XPath 1, Enrique 0

[27 January 2009]

My evil twin Enrique came by the other evening, excited and full of himself. “I’ve just found a bug in Saxon!” he announced.

“Really?” I said. “That would be entertaining. Michael Kay keeps finding new bugs in the XSD 1.1 spec; it would be nice to pay him back. Still, I doubt very seriously that you’ve found a bug. What’s the story?”

“I’m working on a stylesheet to generate an SVG image showing a particular hierarchy of objects. And at one point, I have to know how many elements named object there are, descended from the object with name="X", including X itself, if X is a preceding sibling of the current element or one of its ancestors. At another point, I need the same number, but excluding X itself. So I wrote two XPath expressions, like this:

count(preceding::object[@name="X"]//object)
count(preceding::object[@name="X"]/descendant::object)

“I expected both to evaluate to 0, if X is not somewhere on our left, and to some pair of numbers n and n – 1, if it is.”

“I think I see what you’re trying to do,” I said. (And I did; I did something very similar myself, not long ago, working on a new type hierarchy diagram for XSD 1.1 Datatypes.) “And what did you get?”

He pulled out his laptop and ran a stylesheet, from which messages reported that the two expressions evaluated sometimes to 0 and 0, and sometimes to 11 and 11, respectively, but never to 12 and 11, which is what, by inspection, we established was what Enrique wanted.

At this point, dear reader, you may already know what Enrique’s mistake was. If so, I congratulate your perspicuity. I confess that I did not. If you share my uncertainty, it might be rewarding to pause now, before reading on, to figure out for yourself why Enrique was wrong.

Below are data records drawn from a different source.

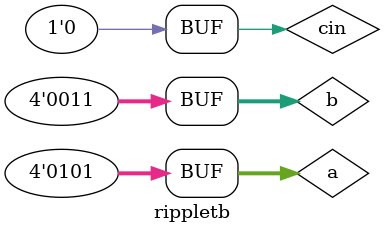
<source format=sv>
module rippletb();
logic [3:0]a,b;
logic cin;
logic [3:0]s;
logic cout;
ripple_adder dut(a[3:0],b[3:0],cin,s[3:0],cout);
initial begin
cin=0;
a=4'b0101;
b=4'b0011;
end
endmodule

</source>
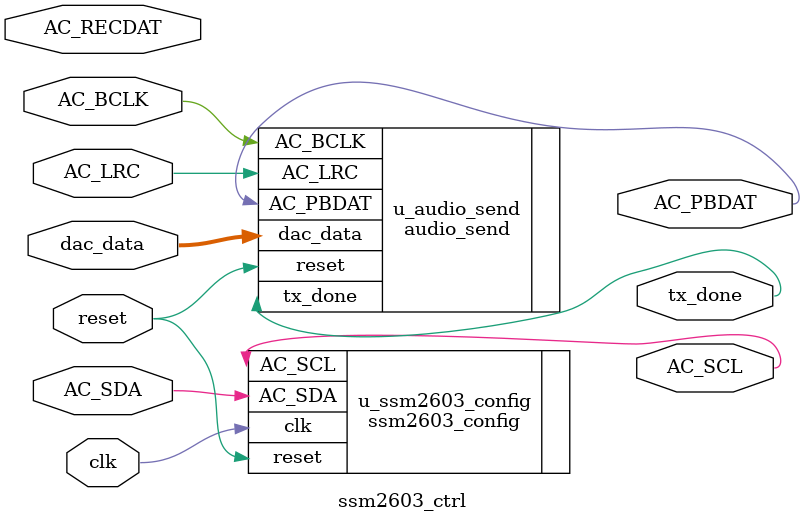
<source format=v>
module ssm2603_ctrl(
    //system clock
    input                clk        ,        // Ê±ÖÓÐÅºÅ
    input                reset      ,        // ¸´Î»ÐÅºÅ

    //ssm2603 interface
    //audio interface(master mode)
    input                AC_BCLK   ,        // SSM2603Î»Ê±ÖÓ
    input                AC_LRC    ,        // ¶ÔÆëÐÅºÅ
    input                AC_RECDAT ,        // ÒôÆµÊäÈë
    output               AC_PBDAT ,        // ÒôÆµÊä³ö
    //control interface       
    output               AC_SCL    ,        // SSM2603µÄSCLÐÅºÅ
    inout                AC_SDA    ,        // SSM2603µÄSDAÐÅºÅ

    //user interface
    input      [15:0]    dac_data   ,        // Êä³öµÄÒôÆµÊý¾Ý
    output               tx_done             // Ò»´Î·¢ËÍÍê³É
);

//parameter define
parameter    WL = 6'd16;                     // word lengthÒôÆµ×Ö³¤¶¨Òå

//*****************************************************
//**                    main code
//*****************************************************

//Àý»¯ssm2603_config,ÅäÖÃSSM2603µÄ¼Ä´æÆ÷
ssm2603_config #(.WL(WL)) u_ssm2603_config(
    //system clock
    .clk       (clk      ),         // Ê±ÖÓÐÅºÅ
    .reset     (reset    ),         // ¸´Î»ÐÅºÅ
    //ssm2603 interface
    .AC_SCL   (AC_SCL  ),         // SSM2603µÄSCLÊ±ÖÓ
    .AC_SDA   (AC_SDA  )          // SSM2603µÄSDAÐÅºÅ
    //user interface
);


//Àý»¯audio_send£¬FPGAÏòSSM2603´«ËÍÒôÆµÊý¾Ý
audio_send #(.WL(WL)) u_audio_send(
    //system reset
    .reset     (reset     ),        // ¸´Î»ÐÅºÅ
    //ssm2603 interface
    .AC_BCLK  (AC_BCLK  ),        // SSM2603Î»Ê±ÖÓ
    .AC_LRC   (AC_LRC   ),        // ¶ÔÆëÐÅºÅ
    .AC_PBDAT(AC_PBDAT),        // ÒôÆµÊý¾ÝÊä³ö
    //user interface
    .dac_data  (dac_data  ),        // Ô¤Êä³öµÄÒôÆµÊý¾Ý
    .tx_done   (tx_done   )         // ·¢ËÍÍê³ÉÐÅºÅ
);

endmodule
</source>
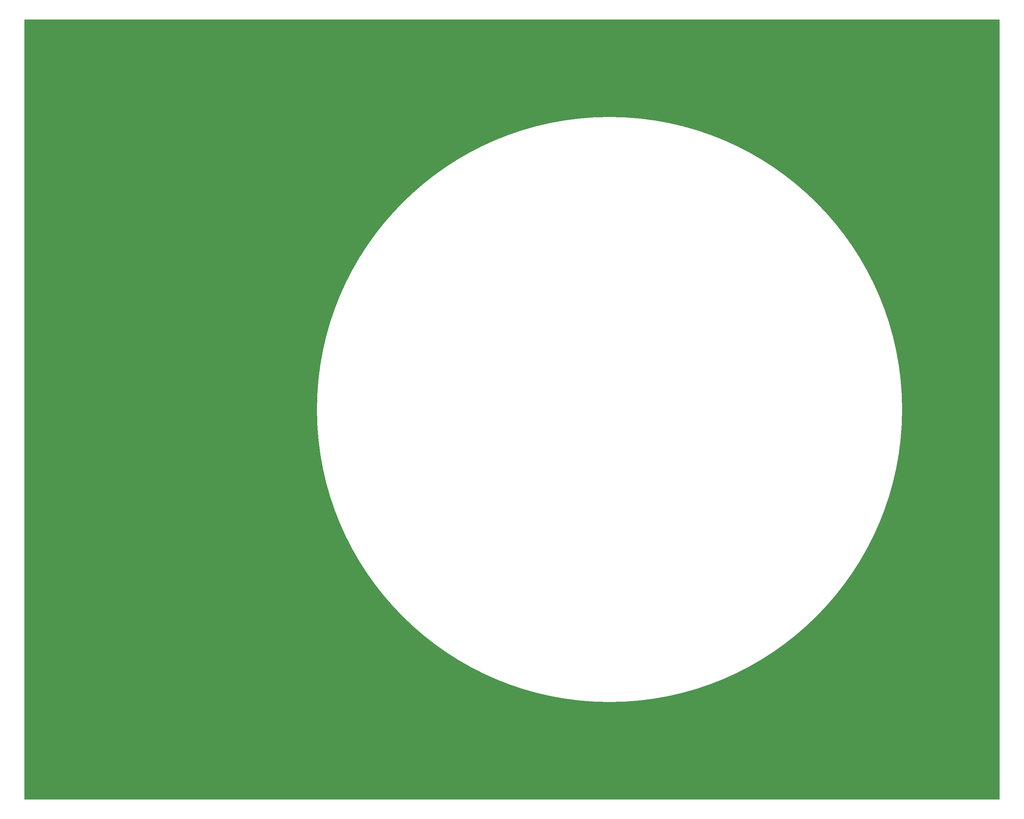
<source format=gbr>
From c3ca4f95bd59f69d45e582a4149327f57a360760 Mon Sep 17 00:00:00 2001
From: jaseg <git@jaseg.de>
Date: Sun, 30 Jan 2022 20:11:38 +0100
Subject: Rename gerbonara/gerber package to just gerbonara

---
 gerbonara/tests/resources/example_cutin.gbr | 19 +++++++++++++++++++
 1 file changed, 19 insertions(+)
 create mode 100644 gerbonara/tests/resources/example_cutin.gbr

(limited to 'gerbonara/tests/resources/example_cutin.gbr')

diff --git a/gerbonara/tests/resources/example_cutin.gbr b/gerbonara/tests/resources/example_cutin.gbr
new file mode 100644
index 0000000..52a3279
--- /dev/null
+++ b/gerbonara/tests/resources/example_cutin.gbr
@@ -0,0 +1,19 @@
+G04 Ucamco cut-in example*
+%FSLAX24Y24*%
+%MOIN*%
+G75*
+G36*
+X20000Y100000D02*
+G01*
+X120000D01*
+Y20000D01*
+X20000D01*
+Y60000D01*
+X50000D01*
+G03*
+X50000Y60000I30000J0D01*
+G01*
+X20000D01*
+Y100000D01*
+G37*
+M02*
-- 
cgit 


</source>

“So now do you believe I’ve found a bug in Saxon?” asked Enrique.

“Well, no,” I said.

“What do you mean, no?!” he protested. “Object X has eleven descendants of type object. Right?”

“Right.”

“Plus one for self, so the count of objects descended from X by zero or more steps (i.e. including X itself) is twelve, right?”

“Right.”

“So “preceding::object [@name = "X"] / descendant-or-self :: object’ should be returning 12, not 11! Right?”

“Right.”

“You know that ‘//’ is short for descendant-or-self, right?”

“Right.”

[Well, wrong, actually. See below.]

“So it’s a bug! Why won’t you admit that I’ve found a bug in Saxon?”

“Well, let’s put it this way. I know Michael Kay. And I know you. And if your expectations disagree with his code — even if my expectations disagree with his code — well, I know where I’m putting my money. What does xsltproc say?”

Xsltproc also gave the same value to both expressions.

And both Saxon and xsltproc gave the expected answer of 12 for the expression

count(preceding::object[@name="X"]/descendant-or-self::object)

“A bug in both Saxon and xsltproc?” marveled Enrique. “That’s amazing, I must be brilliant!”

“A bug in both Saxon and xsltproc? That is incredible,” I corrected him. “As in: not believable. Michael can be wrong; that’s possible. Daniel Veillard can be wrong; that’s possible. Michael and DV both wrong, possible, but extremely unlikely. Michael and DV wrong, and you right? Slightly less likely than the spontaneous formation, by a set of atoms, of a working Infinite Improbability Drive.”

[Enrique doesn’t need to be told this, but some readers may need to be reminded that xsltproc is the command-line interface to libxslt, which is written by my friend and former W3C colleague Daniel Veillard, best known to friends as DV. And Michael Kay, of course, is the author of Saxon. If you don’t know what Saxon and libxslt are, dear reader, why on earth are you reading this posting?]

But what was the story?

Eventually, a certain amount of groveling through the prose of section 2.5 of the XPath 1.0 spec showed where Enrique and I had gone wrong. “//” is short for “descendant-or-self” only in a rough and ready way. In particular, “$X//object” is not equivalent to “$X/descendant-or-self::object”, which is clearly what Enrique (and I) had reckoned. Strictly speaking, what XPath says is:

// is short for /descendant-or-self::node()/.

So “$X // object” is equivalent not to “$X/ descendant-or-self :: object”, but to “$X/ descendant-or-self :: node()/ child::object” — or (confusingly, to me, and despite the note in the XPath spec which appears to say differently) to “$X / descendant :: object”. (The note is making a point about how predicates are evaluated, which doesn’t apply in Enrique’s case.)

Enrique was crestfallen; he had been sure that his technical credibility would rise sharply if he had found a bug in Saxon and libxslt. I, on the other hand, was relieved; I now knew how to fix the bug in the stylesheet that generates the SVG image of the XSD 1.1 type hierarchy.

Me, I’m going back to my old habit of just ignoring the abbreviated syntax and using the full syntax all the time: it’s less error prone, because it’s more explicit.